AVRO CLI is a command line troubleshooting tool to view and query data in AVRO files located in both local and hdfs file system.
Run the script bin/avrocli
The available commands are listed below:
1. help : Displays available commands
help <command_name> : Displays information on the specific command
Example : help describe
2. describe : Describes the schema for a given Avro file
Usage : describe <[hdfs:|file:]Avro file Name>
Example : describe hdfs:/var/tmp/test.avro
describe file:/var/tmp/test.avro
3. bulkAvroToCsv : Converts AVRO files to CSV files
Usage : bulkAvroToCsv <[hdfs:|file:]Avro SRC dir> <CSV DEST dir> <threadCount>
Example : bulkAvroToCsv hdfs:/var/tmp/ /var/tmp/backup/ 6
3. select : Select the records from given AVRO file either from localfile system(give file:) or hdfs(give hdfs:)
Usage : select <[column_name|operation_on_column]> from <[hdfs:|file:]Avro file Name> where <column_name>=<value> and/or .. groupby(<column_name)
Operations supported on column
------------------------------
1.sum(<column_name>) : gives sum of the given column
2.min(<column_name>) : gives min of the given column
3.max(<column_name>) : gives max of the given column
4.distinct(<column_name>) : gives distinct of the given column(this operation is supported only in mapreduce for now)
5.groupby(<column_name> : gives output based on the groupby column(this operation is supported only in mapreduce for now)

- **SET OF TASKS**
1 – Reproduce a passage of the AVRO CLI description word for word, starting with "AVRO CLI is" and going on through "or hdfs(give hdfs:)".
2 – Pick up the AVRO CLI description after its last line and keep writing it.

- **SUPPLIED ENTRIES**
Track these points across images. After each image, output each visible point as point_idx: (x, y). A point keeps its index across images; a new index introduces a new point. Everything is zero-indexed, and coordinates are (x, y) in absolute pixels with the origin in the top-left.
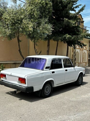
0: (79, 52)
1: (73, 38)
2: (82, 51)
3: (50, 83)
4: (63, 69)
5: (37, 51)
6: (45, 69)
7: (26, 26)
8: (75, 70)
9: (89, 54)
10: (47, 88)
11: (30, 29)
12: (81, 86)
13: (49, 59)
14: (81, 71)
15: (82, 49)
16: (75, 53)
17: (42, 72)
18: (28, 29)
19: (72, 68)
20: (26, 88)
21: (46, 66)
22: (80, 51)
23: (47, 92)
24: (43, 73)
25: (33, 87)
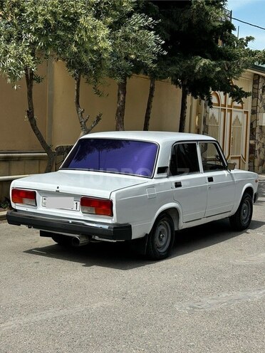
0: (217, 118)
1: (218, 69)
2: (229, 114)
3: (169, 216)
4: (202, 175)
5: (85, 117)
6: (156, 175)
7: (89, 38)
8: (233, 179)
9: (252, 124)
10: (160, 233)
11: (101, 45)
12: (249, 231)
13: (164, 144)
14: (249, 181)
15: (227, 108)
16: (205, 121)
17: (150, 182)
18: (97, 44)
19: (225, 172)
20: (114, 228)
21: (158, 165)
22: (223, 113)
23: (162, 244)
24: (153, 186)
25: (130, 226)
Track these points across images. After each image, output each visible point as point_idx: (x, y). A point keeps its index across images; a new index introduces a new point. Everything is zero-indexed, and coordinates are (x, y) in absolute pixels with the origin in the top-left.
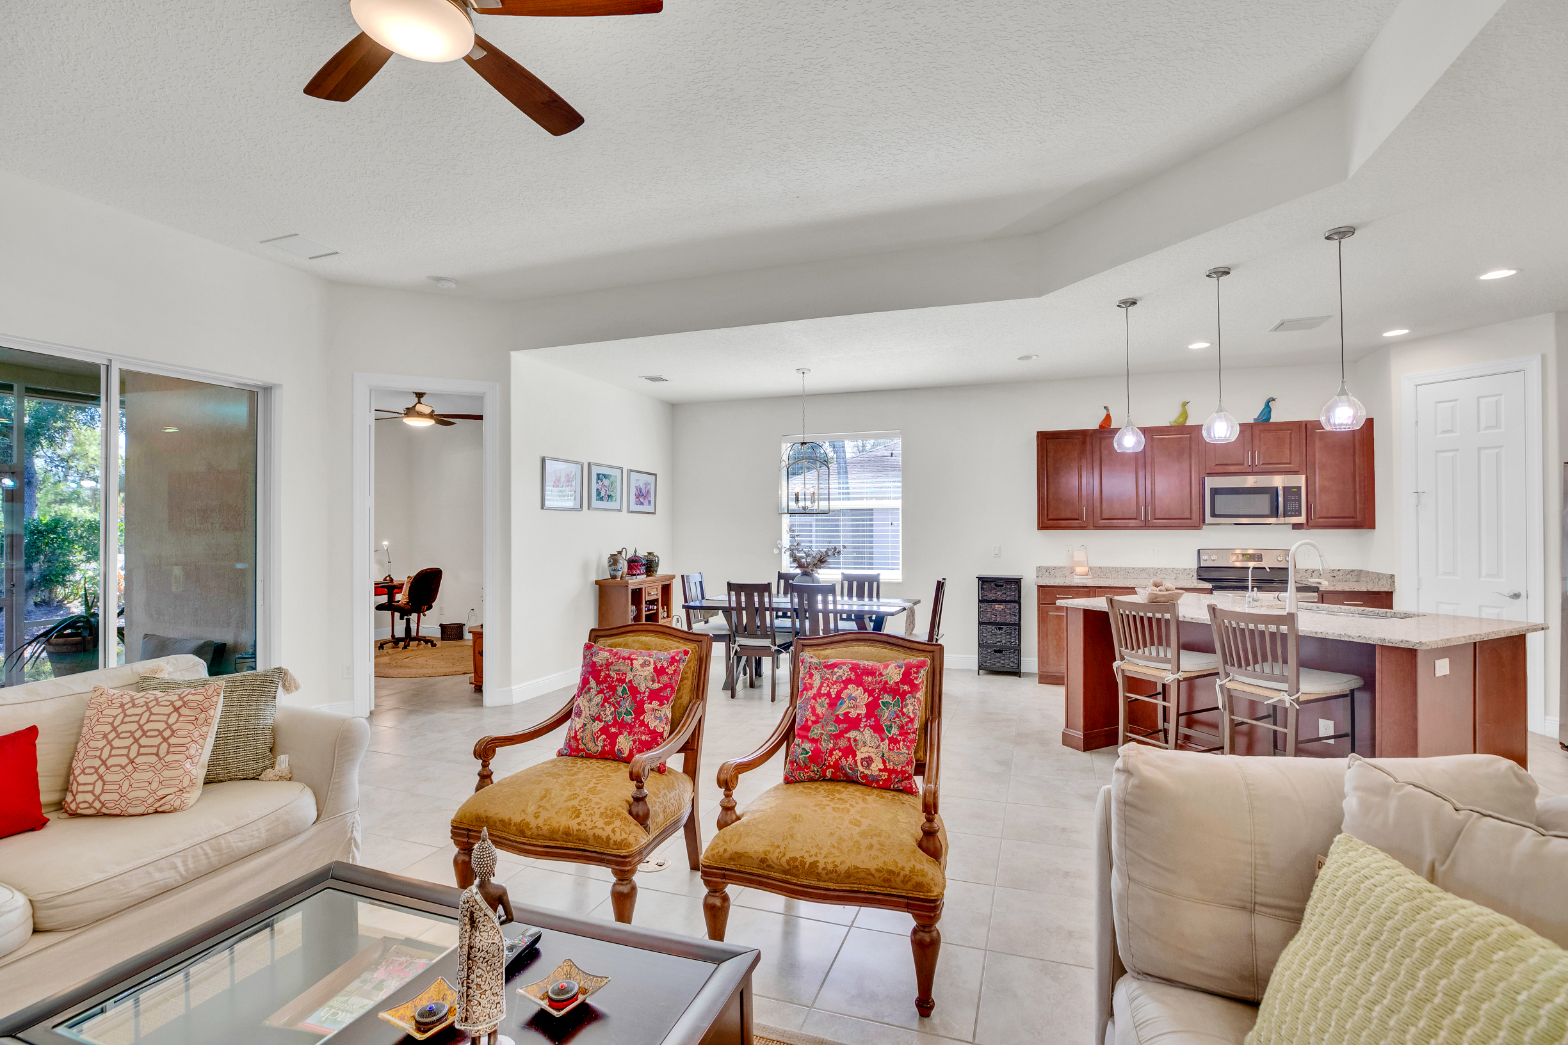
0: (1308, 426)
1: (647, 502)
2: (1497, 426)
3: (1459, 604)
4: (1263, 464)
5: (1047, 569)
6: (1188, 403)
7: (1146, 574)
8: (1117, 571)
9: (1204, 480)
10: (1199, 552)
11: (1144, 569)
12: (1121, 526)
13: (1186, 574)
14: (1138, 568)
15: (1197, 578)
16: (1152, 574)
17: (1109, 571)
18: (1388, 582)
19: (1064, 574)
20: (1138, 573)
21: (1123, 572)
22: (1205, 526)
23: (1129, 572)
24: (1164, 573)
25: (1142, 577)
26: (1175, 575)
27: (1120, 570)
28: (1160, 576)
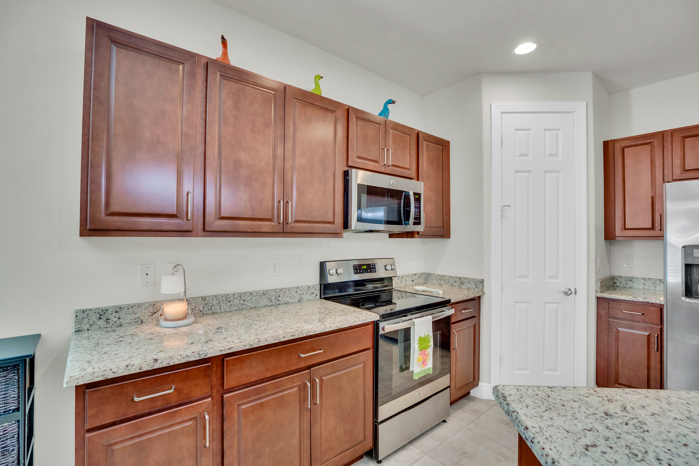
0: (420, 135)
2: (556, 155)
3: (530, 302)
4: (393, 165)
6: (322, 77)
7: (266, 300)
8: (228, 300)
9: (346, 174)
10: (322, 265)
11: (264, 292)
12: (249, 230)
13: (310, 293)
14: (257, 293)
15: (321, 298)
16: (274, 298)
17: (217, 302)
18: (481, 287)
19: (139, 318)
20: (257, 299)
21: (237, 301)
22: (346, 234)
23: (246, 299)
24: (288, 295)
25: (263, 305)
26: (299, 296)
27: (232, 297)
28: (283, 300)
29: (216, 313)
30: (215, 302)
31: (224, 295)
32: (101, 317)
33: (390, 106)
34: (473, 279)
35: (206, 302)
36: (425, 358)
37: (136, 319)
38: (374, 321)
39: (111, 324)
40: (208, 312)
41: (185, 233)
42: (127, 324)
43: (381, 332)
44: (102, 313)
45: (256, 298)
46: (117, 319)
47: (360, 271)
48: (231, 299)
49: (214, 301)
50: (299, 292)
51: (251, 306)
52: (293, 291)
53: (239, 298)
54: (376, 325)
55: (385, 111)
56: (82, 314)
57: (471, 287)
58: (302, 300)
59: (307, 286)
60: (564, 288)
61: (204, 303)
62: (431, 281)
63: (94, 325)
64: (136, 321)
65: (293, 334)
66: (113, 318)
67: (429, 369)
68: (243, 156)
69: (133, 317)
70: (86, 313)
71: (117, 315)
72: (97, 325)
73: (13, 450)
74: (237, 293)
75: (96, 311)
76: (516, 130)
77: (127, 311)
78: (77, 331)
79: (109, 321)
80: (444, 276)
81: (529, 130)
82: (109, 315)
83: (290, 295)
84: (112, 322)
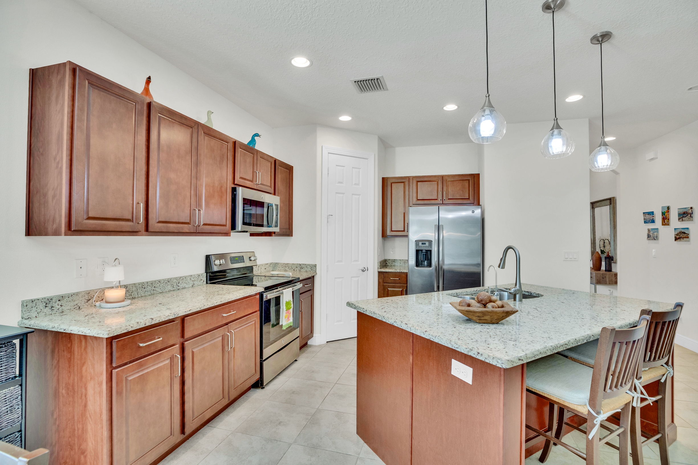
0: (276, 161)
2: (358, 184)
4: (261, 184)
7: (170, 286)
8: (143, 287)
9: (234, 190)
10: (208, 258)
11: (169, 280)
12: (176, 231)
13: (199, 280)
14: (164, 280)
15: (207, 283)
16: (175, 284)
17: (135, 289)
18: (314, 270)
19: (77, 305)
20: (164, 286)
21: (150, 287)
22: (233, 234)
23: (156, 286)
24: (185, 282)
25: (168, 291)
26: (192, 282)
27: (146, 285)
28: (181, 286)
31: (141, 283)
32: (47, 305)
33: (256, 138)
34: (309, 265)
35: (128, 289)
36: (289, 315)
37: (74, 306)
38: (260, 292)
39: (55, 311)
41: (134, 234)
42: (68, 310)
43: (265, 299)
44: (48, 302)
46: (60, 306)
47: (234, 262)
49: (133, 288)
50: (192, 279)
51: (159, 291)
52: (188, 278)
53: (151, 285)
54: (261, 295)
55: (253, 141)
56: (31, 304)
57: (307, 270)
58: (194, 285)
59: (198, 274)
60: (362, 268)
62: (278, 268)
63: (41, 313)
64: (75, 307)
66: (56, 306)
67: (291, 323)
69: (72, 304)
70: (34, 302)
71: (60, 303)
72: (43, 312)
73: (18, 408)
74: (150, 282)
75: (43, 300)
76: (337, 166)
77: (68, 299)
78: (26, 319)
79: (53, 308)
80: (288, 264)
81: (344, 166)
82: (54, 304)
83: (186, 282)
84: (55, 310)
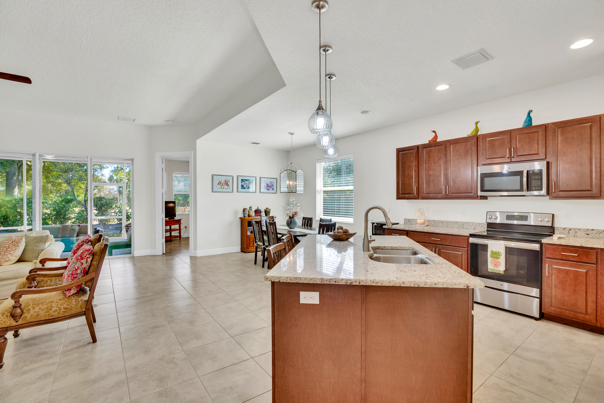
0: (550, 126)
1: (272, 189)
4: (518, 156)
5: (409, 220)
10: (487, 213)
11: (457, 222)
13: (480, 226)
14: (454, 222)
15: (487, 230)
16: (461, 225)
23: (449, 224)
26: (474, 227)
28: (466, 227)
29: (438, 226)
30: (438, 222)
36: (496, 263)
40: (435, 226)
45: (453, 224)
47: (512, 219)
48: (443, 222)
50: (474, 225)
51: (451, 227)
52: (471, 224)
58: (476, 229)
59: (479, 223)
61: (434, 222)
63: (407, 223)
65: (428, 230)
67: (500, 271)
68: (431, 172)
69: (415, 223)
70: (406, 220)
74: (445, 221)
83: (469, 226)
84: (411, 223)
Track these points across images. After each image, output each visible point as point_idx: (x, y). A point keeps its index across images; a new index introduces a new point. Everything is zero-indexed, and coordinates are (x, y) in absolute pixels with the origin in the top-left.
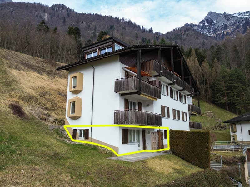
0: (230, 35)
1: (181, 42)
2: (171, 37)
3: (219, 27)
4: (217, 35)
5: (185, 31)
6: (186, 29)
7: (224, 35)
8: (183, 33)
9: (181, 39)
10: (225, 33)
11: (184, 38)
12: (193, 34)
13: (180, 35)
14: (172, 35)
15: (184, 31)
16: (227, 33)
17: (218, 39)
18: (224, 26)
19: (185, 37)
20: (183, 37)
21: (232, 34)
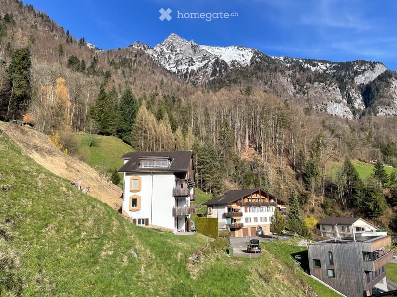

- **WRITTEN ANSWERS**
1 –
AVRO CLI is a command line troubleshooting tool to view and query data in AVRO files located in both local and hdfs file system.
Run the script bin/avrocli
The available commands are listed below:
1. help : Displays available commands
help <command_name> : Displays information on the specific command
Example : help describe
2. describe : Describes the schema for a given Avro file
Usage : describe <[hdfs:|file:]Avro file Name>
Example : describe hdfs:/var/tmp/test.avro
describe file:/var/tmp/test.avro
3. bulkAvroToCsv : Converts AVRO files to CSV files
Usage : bulkAvroToCsv <[hdfs:|file:]Avro SRC dir> <CSV DEST dir> <threadCount>
Example : bulkAvroToCsv hdfs:/var/tmp/ /var/tmp/backup/ 6
3. select : Select the records from given AVRO file either from localfile system(give file:) or hdfs(give hdfs:)

2 –
Example 1 : select * from hdfs:/var/tmp/test.avro
select accountNumber,balance from hdfs:/var/tmp/test.avro where msisdn=1234
select count(*) from hdfs:/var/tmp/test.avro
Example 2 : select sum(creditAmount) from hdfs:/var/tmp/test.avro where serviceClass<150 and drType=6
select sum(creditAmount) from hdfs:/var/tmp/test* where serviceClass<150 and drType=6 groupby(journalTypeId)
NOTE :
------
1. select statement works in two modes. Local job(single jvm) or a mapreduce job. To select mutliple files give * as regex. (See Example 2). When multiple files are selected a mapreduce job is automatically triggered. For a Local job give only single file (see Example 1)
2. Filter conditions supported are AND and OR only and the operators supported are = , != , > , < , >= and <=.
3. Substructures filtering are not supported.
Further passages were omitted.